Rin-Tin-Tin is the only one in our troupe who really shows any intelligence regarding a sheep ranch. Though he has never tended sheep, his forefathers for generations have done so. He seems absolutely at home among them. It is a lot of fun watching him work with the shepherd dogs. It looks at times as though he were actually telling them how they should mind their own sheep. He sometimes runs miles and miles to bring back some little lost lamb.

The first day we were here, we had a terrible time. These are not trained movie sheep, and no sooner would Mr. Raymaker get everything ready to shoot than one would wander off and all the rest would follow. One of the assistants would dash around ­ oh, his intentions were all right ­ and the frightened sheep would go in every direction.

One day Rin-Tin-Tin met his match. This part of the country is a beautiful, rolling, grassy, tree-dotted garden. In the higher mountains are deer which not infrequently stray down to crop the luxuriant bunch grass. One day, a splendid twelve-point buck and four does came close to where the company were working.

"Rinty" was after them like a flash, apparently determined to round them into the flock. But they soon winded him, and in half an hour he returned, tired and panting, with a hurt, puzzled expression in his eyes. He just didn't understand those amazingly fleet animals who refused to stay with the herd.

Today Johnny Harron and the baby and I were seated at the table for a supper scene, Rin-Tin-Tin beside me. Suddenly, a huge nanny goat decided she craved food, and walked into our set and started eating. No one had the nerve to stop her, because she had been on a butting rampage all day. As long as the camera was cranking, Rin-Tin-Tin would not move. But just one word from Lee Duncan, his trainer, and Rinty was after the goat and out of the scene she went.

John Harron has to his own satisfaction exploded the ancient theory of comic artists and columnists: that goats have a gastronomic weakness for tin cans. With a whole flock of woolly beauties to experiment on, he threw onto the grass the tin foil from a package of cigarettes. A nanny spied the glittering object, nose it, then chewed it with a beatific expression, finally swallowing it. Johnny offered the goat a cigarette which it consumed with relish.

Next, Nanny ate an entire package of cigarettes with great gusto. No untoward effects resulted. Johnny then presented a can of salmon. Nanny nosed it, carefully licked it out clean, and then passed on to a tuft of bunch grass.

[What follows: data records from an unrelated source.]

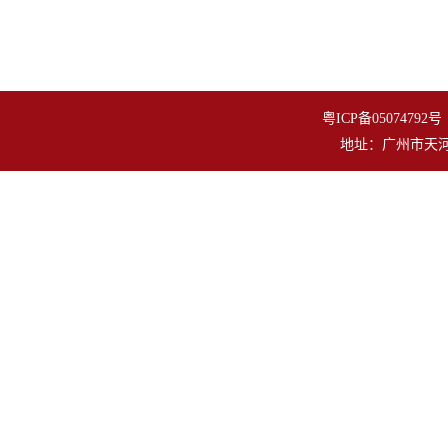
粤ICP备050747
地址：广州市天河区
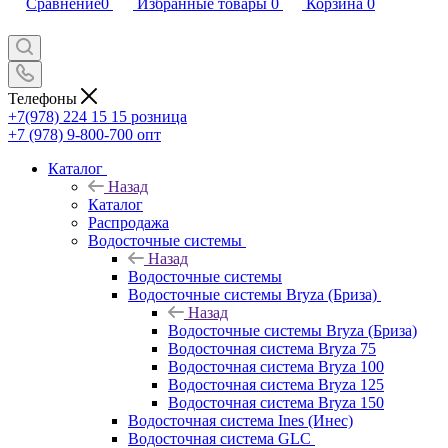
Сравнение
0
Избранные товары
0
Корзина
0
Телефоны
+7(978) 224 15 15
розница
+7 (978) 9-800-700
опт
Каталог
Назад
Каталог
Распродажа
Водосточные системы
Назад
Водосточные системы
Водосточные системы Bryza (Бриза)
Назад
Водосточные системы Bryza (Бриза)
Водосточная система Bryza 75
Водосточная система Bryza 100
Водосточная система Bryza 125
Водосточная система Bryza 150
Водосточная система Ines (Инес)
Водосточная система GLC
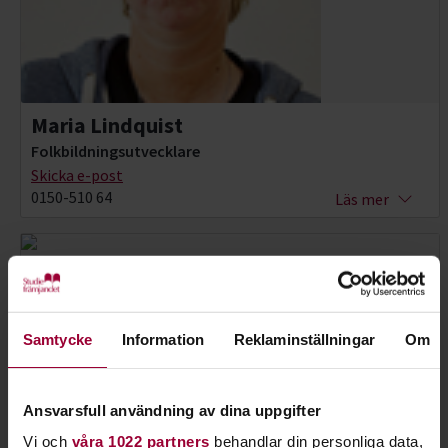
Maria Lindquist
Folkbildningsutvecklare
Skicka e-post
0150-510 64
Läs mer
Samtycke
Information
Reklaminställningar
Om
Ansvarsfull användning av dina uppgifter
Vi och
våra 1022 partners
behandlar din personliga data,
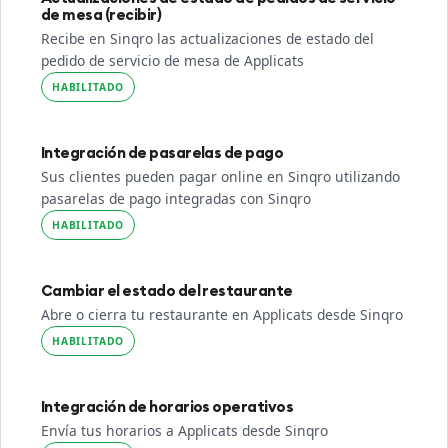
de mesa (recibir)
Recibe en Sinqro las actualizaciones de estado del
pedido de servicio de mesa de Applicats
HABILITADO
Integración de pasarelas de pago
Sus clientes pueden pagar online en Sinqro utilizando
pasarelas de pago integradas con Sinqro
HABILITADO
Cambiar el estado del restaurante
Abre o cierra tu restaurante en Applicats desde Sinqro
HABILITADO
Integración de horarios operativos
Envía tus horarios a Applicats desde Sinqro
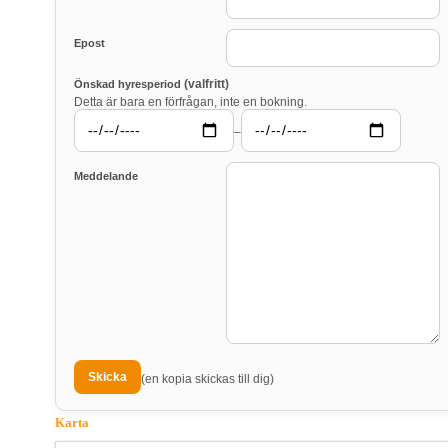
Epost
(valfritt)
Önskad hyresperiod
Detta är bara en förfrågan, inte en bokning.
–
Meddelande
(en kopia skickas till dig)
Karta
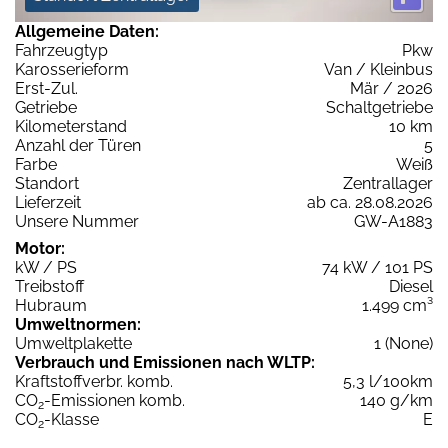
Allgemeine Daten:
Fahrzeugtyp
Pkw
Karosserieform
Van / Kleinbus
Erst-Zul.
Mär / 2026
Getriebe
Schaltgetriebe
Kilometerstand
10 km
Anzahl der Türen
5
Farbe
Weiß
Standort
Zentrallager
Lieferzeit
ab ca. 28.08.2026
Unsere Nummer
GW-A1883
Motor:
kW / PS
74 kW / 101 PS
Treibstoff
Diesel
Hubraum
1.499 cm³
Umweltnormen:
Umweltplakette
1 (None)
Verbrauch und Emissionen nach WLTP:
Kraftstoffverbr. komb.
5,3 l/100km
CO
-Emissionen komb.
140 g/km
2
CO
-Klasse
E
2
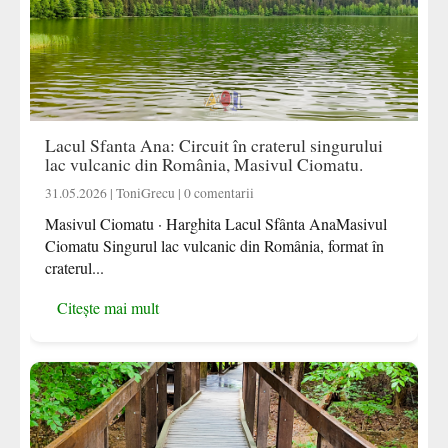
Lacul Sfanta Ana: Circuit în craterul singurului
lac vulcanic din România, Masivul Ciomatu.
31.05.2026 | ToniGrecu | 0 comentarii
Masivul Ciomatu · Harghita Lacul Sfânta AnaMasivul
Ciomatu Singurul lac vulcanic din România, format în
craterul...
Citește mai mult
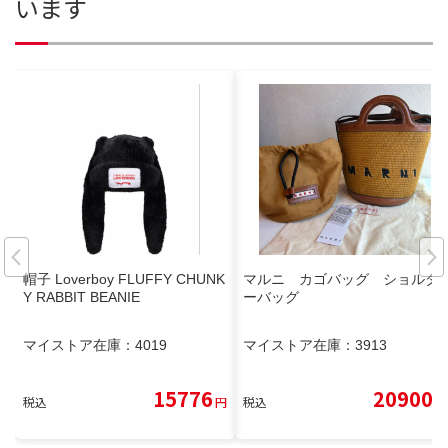
います
帽子 Loverboy FLUFFY CHUNK
マルニ カゴバッグ ショルダ
Y RABBIT BEANIE
ーバッグ
マイストア在庫：
4019
マイストア在庫：
3913
15776
20900
税込
円
税込
円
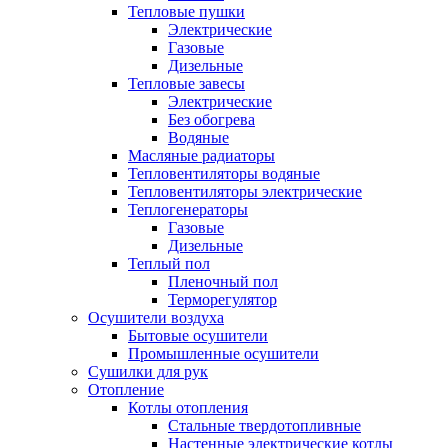
Тепловые пушки
Электрические
Газовые
Дизельные
Тепловые завесы
Электрические
Без обогрева
Водяные
Масляные радиаторы
Тепловентиляторы водяные
Тепловентиляторы электрические
Теплогенераторы
Газовые
Дизельные
Теплый пол
Пленочный пол
Терморегулятор
Осушители воздуха
Бытовые осушители
Промышленные осушители
Сушилки для рук
Отопление
Котлы отопления
Стальные твердотопливные
Настенные электрические котлы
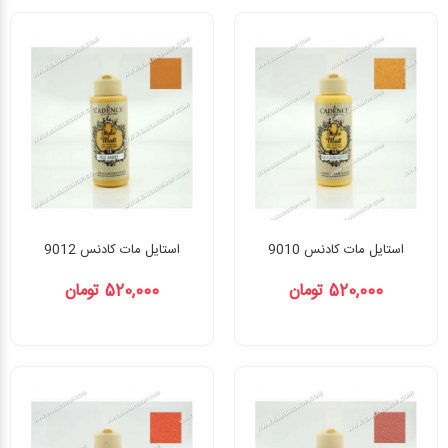
استایل مات کادنس 9010
استایل مات کادنس 9012
520,000 تومان
520,000 تومان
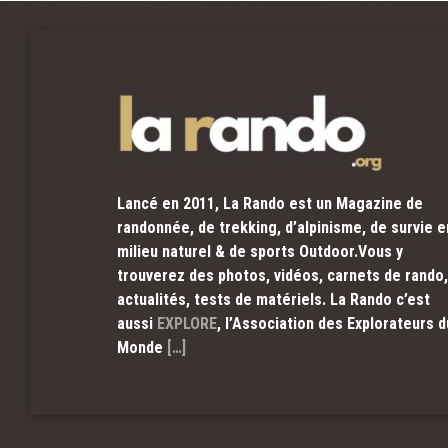
Lancé en 2011, La Rando est un Magazine de
randonnée, de trekking, d’alpinisme, de survie e
milieu naturel & de sports Outdoor.Vous y
trouverez des photos, vidéos, carnets de rando,
actualités, tests de matériels. La Rando c’est
aussi
EXPLORE
, l’Association des Explorateurs d
Monde
[…]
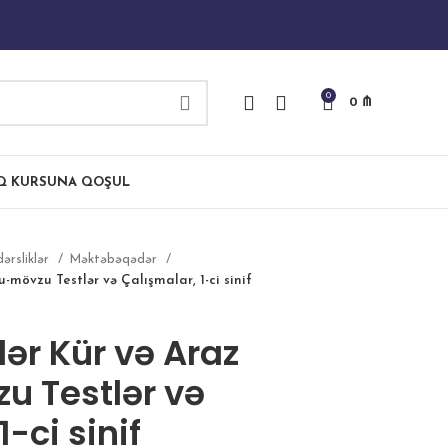
0
0
₼
IQ KURSUNA QOŞUL
dərsliklər
Məktəbəqədər
mövzu Testlər və Çalışmalar, 1-ci sinif
r Kür və Araz
 Testlər və
-ci sinif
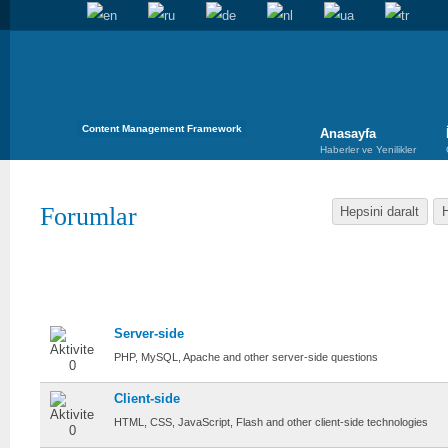
Content Management Framework
Anasayfa
Haberler ve Yenilikler
Forumlar
Hepsini daralt
H
Cotonti
Craftwork
Server-side
PHP, MySQL, Apache and other server-side questions
Client-side
HTML, CSS, JavaScript, Flash and other client-side technologies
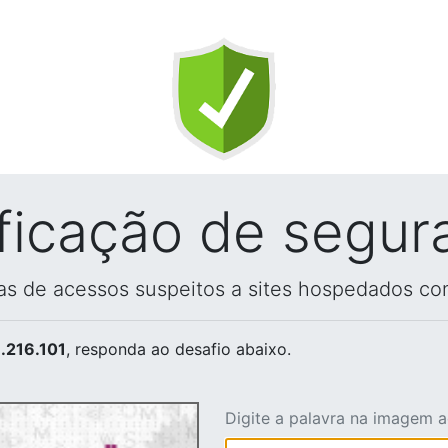
ificação de segur
vas de acessos suspeitos a sites hospedados co
.216.101
, responda ao desafio abaixo.
Digite a palavra na imagem 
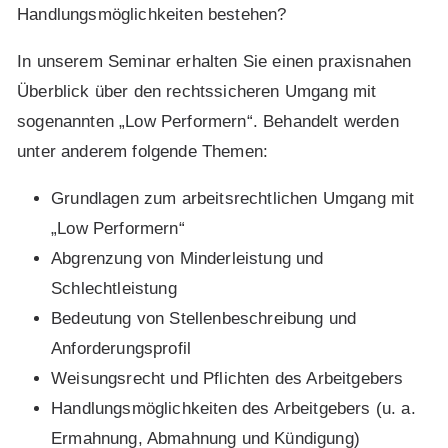
Handlungsmöglichkeiten bestehen?
In unserem Seminar erhalten Sie einen praxisnahen
Überblick über den rechtssicheren Umgang mit
sogenannten „Low Performern“. Behandelt werden
unter anderem folgende Themen:
Grundlagen zum arbeitsrechtlichen Umgang mit
„Low Performern“
Abgrenzung von Minderleistung und
Schlechtleistung
Bedeutung von Stellenbeschreibung und
Anforderungsprofil
Weisungsrecht und Pflichten des Arbeitgebers
Handlungsmöglichkeiten des Arbeitgebers (u. a.
Ermahnung, Abmahnung und Kündigung)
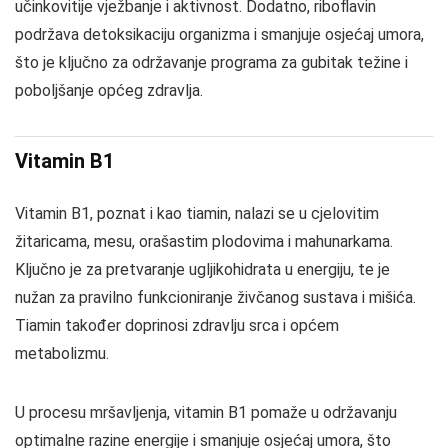
učinkovitije vježbanje i aktivnost. Dodatno, riboflavin
podržava detoksikaciju organizma i smanjuje osjećaj umora,
što je ključno za održavanje programa za gubitak težine i
poboljšanje općeg zdravlja.
Vitamin B1
Vitamin B1, poznat i kao tiamin, nalazi se u cjelovitim
žitaricama, mesu, orašastim plodovima i mahunarkama.
Ključno je za pretvaranje ugljikohidrata u energiju, te je
nužan za pravilno funkcioniranje živčanog sustava i mišića.
Tiamin također doprinosi zdravlju srca i općem
metabolizmu.
U procesu mršavljenja, vitamin B1 pomaže u održavanju
optimalne razine energije i smanjuje osjećaj umora, što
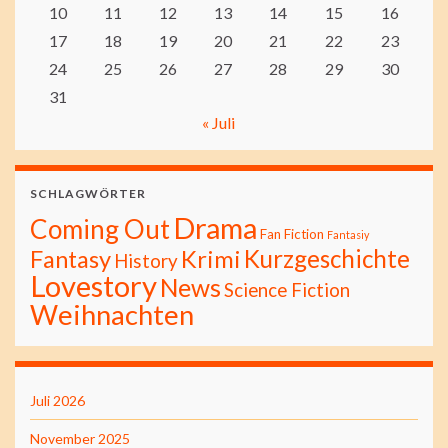
10
11
12
13
14
15
16
17
18
19
20
21
22
23
24
25
26
27
28
29
30
31
« Juli
SCHLAGWÖRTER
Drama
Coming Out
Fan Fiction
Fantasiy
Kurzgeschichte
Fantasy
Krimi
History
Lovestory
News
Science Fiction
Weihnachten
Juli 2026
November 2025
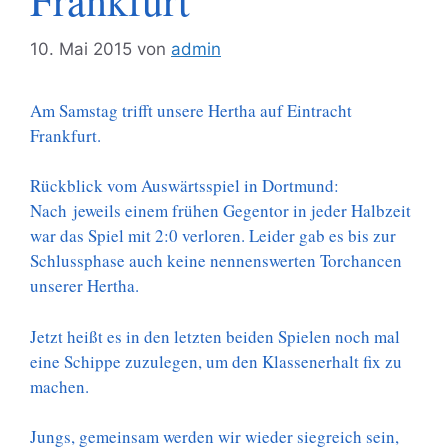
Frankfurt
10. Mai 2015
von
admin
Am Samstag trifft unsere Hertha auf Eintracht
Frankfurt.
Rückblick vom Auswärtsspiel in Dortmund:
Nach jeweils einem frühen Gegentor in jeder Halbzeit
war das Spiel mit 2:0 verloren. Leider gab es bis zur
Schlussphase auch keine nennenswerten Torchancen
unserer Hertha.
Jetzt heißt es in den letzten beiden Spielen noch mal
eine Schippe zuzulegen, um den Klassenerhalt fix zu
machen.
Jungs, gemeinsam werden wir wieder siegreich sein,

Johnny offered the can again. Nanny turned it down.

"Somebody lied," said Johnny, "or at least they exaggerated. I will give the truth to the world: a goat will eat tin foil, but not tin cans."

And while I'm telling tales ­ Irving Asher, our business manager, drives a bright-red roadster. Coming back from the village yesterday, he took a short cut through what he thought was an empty field. Suddenly he heard a snort and a bellow and right in front of him was a raging bull making for his nice, new, shiny automobile. (This is his story.) He swung sharply and the bull went plunging off down the field. He said the animal was so close that he was afraid its hot breath would take the paint off his car.

Little Mary Louise Miller, my child in "The Night Cry," has absolutely no fear. In one scene today, she and I had to walk through the flock of sheep. Mary Louise picked up her little stick and walked right into the midst of the herd.

We poke a lot of fun at Gayne Whitman. He is one of the Mexicans in the picture, has grown a scraggy beard, and isn't allowed to comb his hair ­ not much like the stock matinee idol we remember of a year or so ago! The old Mexican shepherds decided he must be of their nationality and engaged him in conversation, but when he replied in English and looked puzzled, they gave him a most disgusted look and wouldn't have anything more to do with him.

I wish I had time to tell you about the canons we discovered and the skeletons and bones, but they are calling me now to come and take care of my child and to keep the Mexicans from shooting Rin-Tin-Tin, so 'by while I act heroic for the camera.